The problem of intelligence

The problem of intelligence –the nature of it, how the brain generates it and how it could be replicated in machines – is arguably one of the deepest and important problems in science today. Philosophers have studied intelligence for centuries, but it is only in the last several decades that key developments in a broad range of science and engineering fields have opened up a thriving "intelligence research" enterprise, making questions such as these approachable: How does the mind process sensory information to produce intelligent behavior – and how can we design intelligent computer algorithms that behave similarly? What is the structure and form of human knowledge – how is it stored, represented and organized? How do human minds arise through processes of evolution, development and learning, and what are their roots in genetics? How can we build more intelligent synthetic hardware, at the diverse scales of robots, micro- and nano-devices, or networks? How does collective intelligence arise in social and economic systems? Are there common principles of learning, prediction, decision or planning that span these diverse scales and systems?

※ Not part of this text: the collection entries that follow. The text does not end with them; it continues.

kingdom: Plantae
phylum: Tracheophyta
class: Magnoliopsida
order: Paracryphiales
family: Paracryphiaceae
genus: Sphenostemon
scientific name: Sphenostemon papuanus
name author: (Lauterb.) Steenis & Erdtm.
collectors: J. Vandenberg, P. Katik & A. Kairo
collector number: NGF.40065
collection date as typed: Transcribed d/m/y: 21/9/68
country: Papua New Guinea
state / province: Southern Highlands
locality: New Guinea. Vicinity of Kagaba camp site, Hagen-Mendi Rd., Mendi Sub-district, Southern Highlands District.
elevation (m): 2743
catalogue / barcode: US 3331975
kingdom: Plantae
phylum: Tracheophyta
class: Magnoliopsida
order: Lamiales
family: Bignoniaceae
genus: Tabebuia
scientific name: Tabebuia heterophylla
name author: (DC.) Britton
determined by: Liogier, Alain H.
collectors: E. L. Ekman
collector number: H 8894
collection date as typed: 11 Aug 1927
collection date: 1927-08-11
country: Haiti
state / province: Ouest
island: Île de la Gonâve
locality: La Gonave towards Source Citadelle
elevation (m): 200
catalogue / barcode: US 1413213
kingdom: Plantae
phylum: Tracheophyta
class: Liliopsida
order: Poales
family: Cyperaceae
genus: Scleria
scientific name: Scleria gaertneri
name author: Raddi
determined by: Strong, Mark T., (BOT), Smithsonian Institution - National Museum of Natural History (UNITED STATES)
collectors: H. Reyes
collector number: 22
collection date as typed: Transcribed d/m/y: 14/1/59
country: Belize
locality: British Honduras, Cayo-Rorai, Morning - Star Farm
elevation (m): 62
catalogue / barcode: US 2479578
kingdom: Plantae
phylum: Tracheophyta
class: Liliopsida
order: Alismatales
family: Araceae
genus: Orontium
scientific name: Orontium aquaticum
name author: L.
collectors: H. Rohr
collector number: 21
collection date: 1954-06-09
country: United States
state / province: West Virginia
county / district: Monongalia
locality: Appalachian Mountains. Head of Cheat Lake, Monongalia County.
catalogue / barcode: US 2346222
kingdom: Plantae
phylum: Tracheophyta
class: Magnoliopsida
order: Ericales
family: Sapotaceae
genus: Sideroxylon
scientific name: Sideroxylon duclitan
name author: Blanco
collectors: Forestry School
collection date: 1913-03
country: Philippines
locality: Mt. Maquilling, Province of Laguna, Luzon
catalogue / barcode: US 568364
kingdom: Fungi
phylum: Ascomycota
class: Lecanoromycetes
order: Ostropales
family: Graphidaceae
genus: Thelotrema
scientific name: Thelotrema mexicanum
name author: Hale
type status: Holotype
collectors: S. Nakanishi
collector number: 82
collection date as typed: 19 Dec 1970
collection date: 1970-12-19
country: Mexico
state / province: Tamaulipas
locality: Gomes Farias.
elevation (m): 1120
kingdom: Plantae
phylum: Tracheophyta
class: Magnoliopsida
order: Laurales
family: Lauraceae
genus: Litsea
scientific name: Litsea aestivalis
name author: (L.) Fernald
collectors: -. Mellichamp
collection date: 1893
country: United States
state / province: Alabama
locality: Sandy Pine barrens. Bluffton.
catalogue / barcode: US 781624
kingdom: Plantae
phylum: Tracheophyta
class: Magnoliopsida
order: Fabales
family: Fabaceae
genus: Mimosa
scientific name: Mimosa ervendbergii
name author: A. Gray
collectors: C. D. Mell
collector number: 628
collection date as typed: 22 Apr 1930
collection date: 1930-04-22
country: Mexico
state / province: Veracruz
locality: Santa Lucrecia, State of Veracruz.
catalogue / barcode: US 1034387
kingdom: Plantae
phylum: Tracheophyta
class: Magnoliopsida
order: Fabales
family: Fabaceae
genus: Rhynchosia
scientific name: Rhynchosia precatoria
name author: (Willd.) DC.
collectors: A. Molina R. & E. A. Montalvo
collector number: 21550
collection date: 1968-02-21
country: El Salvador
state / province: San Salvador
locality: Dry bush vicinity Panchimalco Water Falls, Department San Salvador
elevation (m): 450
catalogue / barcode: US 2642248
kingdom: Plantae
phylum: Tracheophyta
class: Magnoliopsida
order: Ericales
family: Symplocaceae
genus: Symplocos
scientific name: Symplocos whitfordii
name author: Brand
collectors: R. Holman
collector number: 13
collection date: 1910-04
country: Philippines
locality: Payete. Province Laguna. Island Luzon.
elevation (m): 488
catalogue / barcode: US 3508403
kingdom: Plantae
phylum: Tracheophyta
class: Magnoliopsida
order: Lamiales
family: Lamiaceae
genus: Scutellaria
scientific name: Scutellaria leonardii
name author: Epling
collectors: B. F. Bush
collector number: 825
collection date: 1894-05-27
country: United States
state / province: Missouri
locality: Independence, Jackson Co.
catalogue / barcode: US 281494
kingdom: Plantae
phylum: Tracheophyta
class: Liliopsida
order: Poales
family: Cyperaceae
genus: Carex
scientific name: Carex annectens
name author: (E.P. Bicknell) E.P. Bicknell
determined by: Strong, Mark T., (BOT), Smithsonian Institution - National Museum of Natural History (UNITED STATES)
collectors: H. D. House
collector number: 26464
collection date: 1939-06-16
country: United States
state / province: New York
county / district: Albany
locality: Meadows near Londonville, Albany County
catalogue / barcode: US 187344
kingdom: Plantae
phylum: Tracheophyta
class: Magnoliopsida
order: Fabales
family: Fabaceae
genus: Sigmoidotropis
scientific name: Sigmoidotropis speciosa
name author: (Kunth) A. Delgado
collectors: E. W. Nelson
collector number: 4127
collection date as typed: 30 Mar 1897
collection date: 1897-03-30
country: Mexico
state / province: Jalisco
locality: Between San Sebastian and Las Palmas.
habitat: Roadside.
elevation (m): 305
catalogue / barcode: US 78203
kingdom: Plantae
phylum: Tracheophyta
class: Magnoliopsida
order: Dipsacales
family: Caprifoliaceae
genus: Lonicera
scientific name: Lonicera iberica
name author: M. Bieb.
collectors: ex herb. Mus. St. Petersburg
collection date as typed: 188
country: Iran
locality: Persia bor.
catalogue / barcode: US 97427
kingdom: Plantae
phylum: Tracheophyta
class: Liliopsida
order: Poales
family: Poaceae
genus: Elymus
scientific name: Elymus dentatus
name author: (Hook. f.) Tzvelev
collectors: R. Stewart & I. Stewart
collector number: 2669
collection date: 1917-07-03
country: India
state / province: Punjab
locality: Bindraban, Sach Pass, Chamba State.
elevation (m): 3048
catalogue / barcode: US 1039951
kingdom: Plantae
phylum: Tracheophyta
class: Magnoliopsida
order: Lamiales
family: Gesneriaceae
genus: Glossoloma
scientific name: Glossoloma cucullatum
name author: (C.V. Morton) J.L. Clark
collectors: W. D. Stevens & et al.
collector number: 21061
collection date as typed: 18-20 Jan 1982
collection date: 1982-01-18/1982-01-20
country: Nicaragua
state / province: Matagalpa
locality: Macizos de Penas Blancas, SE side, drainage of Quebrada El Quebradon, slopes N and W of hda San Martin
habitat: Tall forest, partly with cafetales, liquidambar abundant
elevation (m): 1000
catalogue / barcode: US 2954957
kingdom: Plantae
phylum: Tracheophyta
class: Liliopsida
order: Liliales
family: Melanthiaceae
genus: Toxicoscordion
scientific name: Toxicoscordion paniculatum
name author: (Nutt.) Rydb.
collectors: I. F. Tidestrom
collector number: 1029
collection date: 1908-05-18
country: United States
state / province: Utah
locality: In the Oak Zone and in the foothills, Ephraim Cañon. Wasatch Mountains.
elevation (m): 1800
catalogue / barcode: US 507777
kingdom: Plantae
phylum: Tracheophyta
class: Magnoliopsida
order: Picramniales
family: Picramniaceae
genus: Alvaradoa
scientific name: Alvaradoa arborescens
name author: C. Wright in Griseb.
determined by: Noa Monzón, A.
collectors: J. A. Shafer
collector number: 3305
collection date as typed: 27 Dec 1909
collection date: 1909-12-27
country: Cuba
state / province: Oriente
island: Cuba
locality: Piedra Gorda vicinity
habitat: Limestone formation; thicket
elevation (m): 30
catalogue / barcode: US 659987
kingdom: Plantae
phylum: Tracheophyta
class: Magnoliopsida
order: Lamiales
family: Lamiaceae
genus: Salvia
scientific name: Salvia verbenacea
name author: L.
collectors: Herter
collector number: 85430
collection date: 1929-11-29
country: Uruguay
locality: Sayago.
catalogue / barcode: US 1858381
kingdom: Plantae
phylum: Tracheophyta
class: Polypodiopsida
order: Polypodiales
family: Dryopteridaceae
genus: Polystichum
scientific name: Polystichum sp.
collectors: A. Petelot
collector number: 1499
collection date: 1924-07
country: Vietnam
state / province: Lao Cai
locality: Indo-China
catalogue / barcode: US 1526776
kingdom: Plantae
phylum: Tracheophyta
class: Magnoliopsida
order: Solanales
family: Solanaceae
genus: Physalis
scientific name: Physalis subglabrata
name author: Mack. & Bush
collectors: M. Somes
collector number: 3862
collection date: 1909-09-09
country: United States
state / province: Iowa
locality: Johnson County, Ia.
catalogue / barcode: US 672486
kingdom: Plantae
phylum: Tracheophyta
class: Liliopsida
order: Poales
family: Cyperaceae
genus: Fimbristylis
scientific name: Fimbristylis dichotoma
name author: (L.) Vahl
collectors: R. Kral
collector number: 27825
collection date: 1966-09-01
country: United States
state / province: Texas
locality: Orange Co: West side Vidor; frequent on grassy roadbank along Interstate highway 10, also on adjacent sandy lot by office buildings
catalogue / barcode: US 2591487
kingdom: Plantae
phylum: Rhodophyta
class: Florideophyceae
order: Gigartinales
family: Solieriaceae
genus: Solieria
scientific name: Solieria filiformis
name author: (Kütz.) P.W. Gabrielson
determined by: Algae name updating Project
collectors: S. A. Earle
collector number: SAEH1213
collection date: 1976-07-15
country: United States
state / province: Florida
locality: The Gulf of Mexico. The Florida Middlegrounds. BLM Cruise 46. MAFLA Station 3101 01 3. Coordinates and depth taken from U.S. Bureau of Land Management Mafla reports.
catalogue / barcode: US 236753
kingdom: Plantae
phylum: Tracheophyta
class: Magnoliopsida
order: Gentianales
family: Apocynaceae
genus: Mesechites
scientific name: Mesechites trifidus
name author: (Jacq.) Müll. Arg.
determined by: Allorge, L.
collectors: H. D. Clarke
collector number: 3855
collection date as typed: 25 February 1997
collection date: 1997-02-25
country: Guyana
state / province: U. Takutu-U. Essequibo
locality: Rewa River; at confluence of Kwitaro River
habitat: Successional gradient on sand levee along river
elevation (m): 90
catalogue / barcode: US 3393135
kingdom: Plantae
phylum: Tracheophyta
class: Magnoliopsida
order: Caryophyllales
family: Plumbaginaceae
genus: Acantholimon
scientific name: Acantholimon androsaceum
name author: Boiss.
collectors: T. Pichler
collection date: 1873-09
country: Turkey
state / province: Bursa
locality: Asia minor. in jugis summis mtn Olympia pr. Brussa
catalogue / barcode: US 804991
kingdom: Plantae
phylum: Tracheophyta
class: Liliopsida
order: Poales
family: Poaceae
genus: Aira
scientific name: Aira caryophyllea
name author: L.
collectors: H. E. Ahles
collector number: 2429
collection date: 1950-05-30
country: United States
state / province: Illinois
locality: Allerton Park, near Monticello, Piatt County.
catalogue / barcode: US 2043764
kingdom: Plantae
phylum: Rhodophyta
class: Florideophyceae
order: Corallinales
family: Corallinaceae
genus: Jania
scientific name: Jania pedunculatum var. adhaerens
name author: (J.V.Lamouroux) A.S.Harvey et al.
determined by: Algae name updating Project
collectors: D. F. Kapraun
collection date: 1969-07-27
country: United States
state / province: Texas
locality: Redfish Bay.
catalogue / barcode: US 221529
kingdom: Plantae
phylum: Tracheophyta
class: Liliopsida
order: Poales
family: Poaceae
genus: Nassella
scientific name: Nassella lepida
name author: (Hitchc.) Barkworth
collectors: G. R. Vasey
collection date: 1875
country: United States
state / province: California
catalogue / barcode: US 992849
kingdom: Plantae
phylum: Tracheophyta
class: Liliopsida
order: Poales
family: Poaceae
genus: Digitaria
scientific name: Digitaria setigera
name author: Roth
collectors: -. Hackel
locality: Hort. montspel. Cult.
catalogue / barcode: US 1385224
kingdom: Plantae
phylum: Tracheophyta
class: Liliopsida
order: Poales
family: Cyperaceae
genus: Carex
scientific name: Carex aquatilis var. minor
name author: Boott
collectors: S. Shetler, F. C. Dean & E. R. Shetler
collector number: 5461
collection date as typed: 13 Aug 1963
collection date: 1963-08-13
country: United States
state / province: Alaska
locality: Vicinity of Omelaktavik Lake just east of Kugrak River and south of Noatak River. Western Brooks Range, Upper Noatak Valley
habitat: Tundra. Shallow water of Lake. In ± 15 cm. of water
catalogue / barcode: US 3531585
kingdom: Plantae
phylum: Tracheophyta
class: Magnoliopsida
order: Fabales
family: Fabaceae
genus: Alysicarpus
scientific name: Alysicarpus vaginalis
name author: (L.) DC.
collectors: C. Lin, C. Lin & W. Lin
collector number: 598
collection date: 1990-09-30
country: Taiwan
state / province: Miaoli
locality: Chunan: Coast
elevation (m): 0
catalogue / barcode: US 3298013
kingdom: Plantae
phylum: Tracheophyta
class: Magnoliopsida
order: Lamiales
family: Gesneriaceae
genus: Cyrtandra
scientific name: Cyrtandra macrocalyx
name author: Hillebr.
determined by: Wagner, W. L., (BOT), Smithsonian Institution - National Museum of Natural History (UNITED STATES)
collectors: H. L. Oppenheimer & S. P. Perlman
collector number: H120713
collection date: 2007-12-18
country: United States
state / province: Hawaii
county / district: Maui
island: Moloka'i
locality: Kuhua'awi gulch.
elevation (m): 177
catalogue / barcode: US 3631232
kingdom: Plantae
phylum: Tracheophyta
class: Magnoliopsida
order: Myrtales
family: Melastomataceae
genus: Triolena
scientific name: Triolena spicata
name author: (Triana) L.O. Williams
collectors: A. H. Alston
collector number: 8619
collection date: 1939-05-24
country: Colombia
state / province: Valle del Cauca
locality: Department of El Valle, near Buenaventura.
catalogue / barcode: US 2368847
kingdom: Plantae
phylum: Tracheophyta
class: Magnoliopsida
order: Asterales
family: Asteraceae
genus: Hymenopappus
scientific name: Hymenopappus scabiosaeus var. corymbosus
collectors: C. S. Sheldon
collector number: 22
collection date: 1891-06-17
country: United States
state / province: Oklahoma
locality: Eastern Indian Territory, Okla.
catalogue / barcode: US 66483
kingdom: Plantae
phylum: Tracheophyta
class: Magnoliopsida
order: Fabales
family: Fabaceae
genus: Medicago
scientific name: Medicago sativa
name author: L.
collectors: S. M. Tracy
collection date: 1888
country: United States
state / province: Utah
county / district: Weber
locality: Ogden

Many of us at MIT believe that the time has come for a new, fresh attack on these problems. The launching off point will be a new integration of the fields of cognitive science, which studies the mind, neuroscience, which studies the brain, and computer science and artificial intelligence, which develop intelligent hardware and software. These fields grew up together in the 1950’s but drifted apart as each became more specialized. In the 21st century they are re-converging, driven by new tools that allow studies of the brain and mind to inform the design of intelligent artifacts and vice versa – a virtuous loop from science to engineering and from engineering to science. These tools include radical increases in computing power, the availability of massive multimodal datasets, and the development of unifying mathematical frameworks for learning, inference and decision that support a common understanding of intelligence in minds, brains and machines. Around the core of these fields, the true scope of the enterprise driven by these new tools is highly interdisciplinary. We envision the mind-brain-computation core as one pillar of a broad initiative spanning many departments and all schools of the Institute. Other complementary pillars will include collective intelligence, with a core built on the social sciences, economics, management, media, and computer science; and physical or molecular intelligence, with a core built on biology and bioengineering, electrical engineering and computing, materials science, chemistry and physics. As a global leader in so many of these fields, MIT is uniquely positioned to lead this synthesis.

I²@MIT

To fully exploit MIT’s unique potential we propose an Intelligence Initiative (I²). I² would draw as broadly as possible from faculty across the Institute whose work connects to the topic of intelligence – intelligence in humans or animals, in machines or molecules, in cultural or collective settings. A central goal of I² is to encourage and enable more integrative approaches than do conventional funding sources and institutional structures. For example, intelligence develops in a child from the interaction of genetic priors with learning from the environment, and integrates the growth of knowledge across vision, language, motor and social understanding, yet conventional research rarely focus on these interactions. Likewise, the study of collective and individual intelligence should be much more tightly coupled: understanding when the collective “whole” will be more or less intelligent than the sum of its parts must be grounded in knowledge of the capacities of individual minds; at the same time, the most important societal effects of individual cognition may emerge only in collective settings like financial markets, public health, political conflict, or energy and natural resource decisions. Thus, the “I²” label could also stand for a program of integrative intelligence research.

Payoffs

Beyond being a great intellectual mission, understanding the origins of intelligence, building more intelligent artifacts and systems, and improving mechanisms for collective decisions will be critical to the future prosperity, education, health, and security of the US and the world at large. The transformative power of internet resources like Google, Wikipedia and YouTube prompts us to ask, “How much more could we do if search engines really understood the language and intent behind a user’s questions, or the scene unfolding in a video, the way another human does?” The recent financial crisis forces us to examine where and when our intelligence failed – in the minds of individual traders, executives, or investors? In the mechanisms of our economy or our legal and regulatory system? On what timescale? – and to consider how our financial markets and aspects of our economy could be engineered in more intelligent ways. The National Academy of Engineering recently announced 14 Grand Challenges for the 21st century. Fully half of these challenges represent potential projects for I². Four are at the core of the mind-brain-computation interface: reverse engineer the brain, advance personalized learning, enhance virtual reality, and engineer the tools of scientific discovery. Three others highlight the application of computational, collective and physical intelligence to problems of global importance: advance health informatics, engineer better medicines, secure cyberspace.